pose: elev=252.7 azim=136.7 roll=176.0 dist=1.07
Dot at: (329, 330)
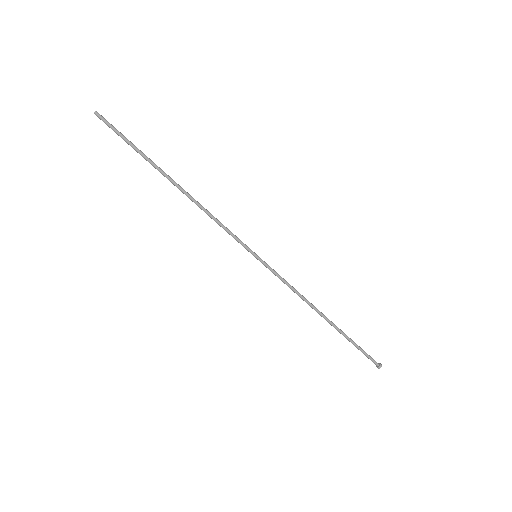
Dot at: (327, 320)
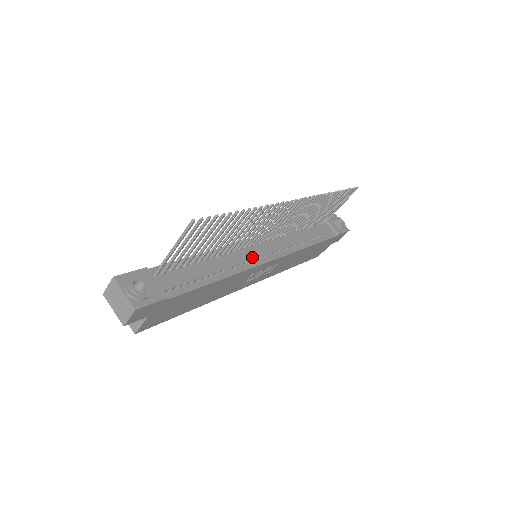
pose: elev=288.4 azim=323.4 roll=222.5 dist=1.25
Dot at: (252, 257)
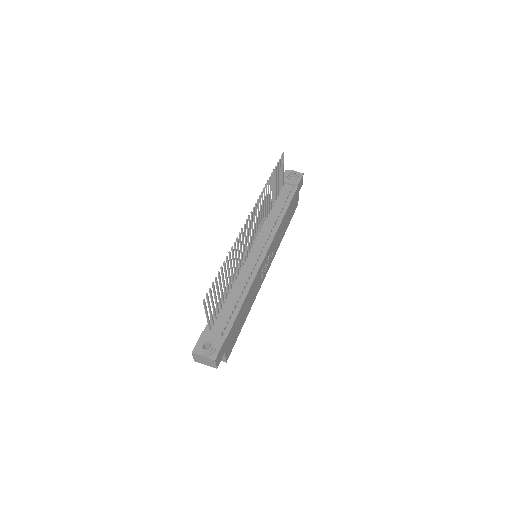
Dot at: (253, 264)
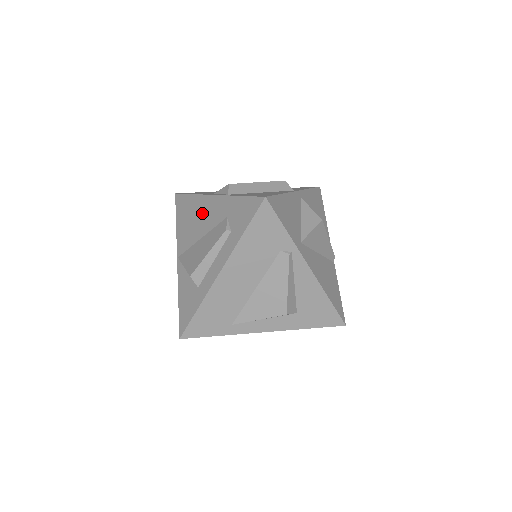
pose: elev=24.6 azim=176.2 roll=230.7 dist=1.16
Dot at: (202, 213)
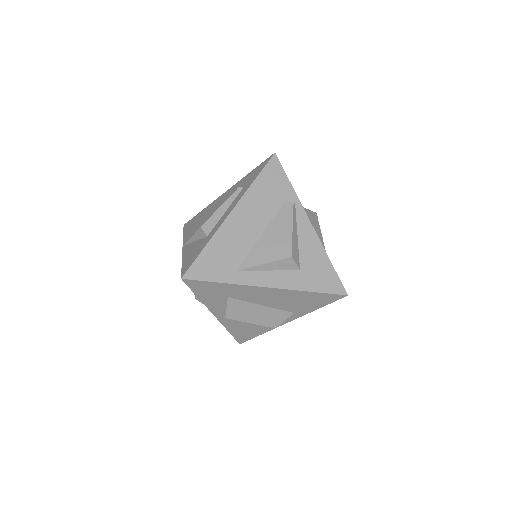
Dot at: (213, 207)
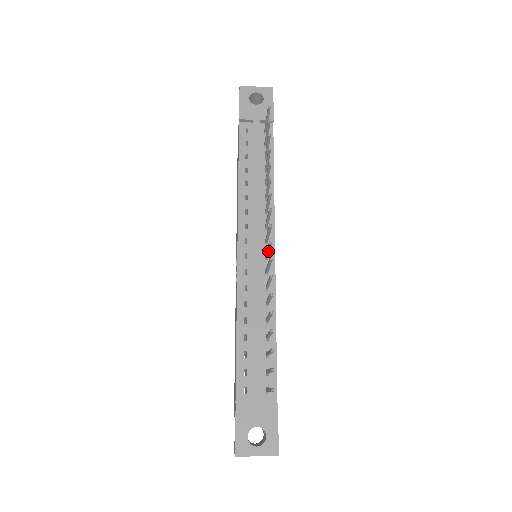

——

**JOB:** Update the rows above by changing every "pose" to "camera" and keeping everything else the same. Leave the pictures out of your answer.

**ANSWER IN FULL:**
camera: elev=252.7 azim=136.7 roll=176.0 dist=1.07
Dot at: (329, 330)
Dot at: (327, 320)
camera: elev=288.4 azim=323.4 roll=222.5 dist=1.25
Dot at: (252, 257)
Dot at: (253, 264)
camera: elev=24.6 azim=176.2 roll=230.7 dist=1.16
Dot at: (202, 213)
Dot at: (213, 207)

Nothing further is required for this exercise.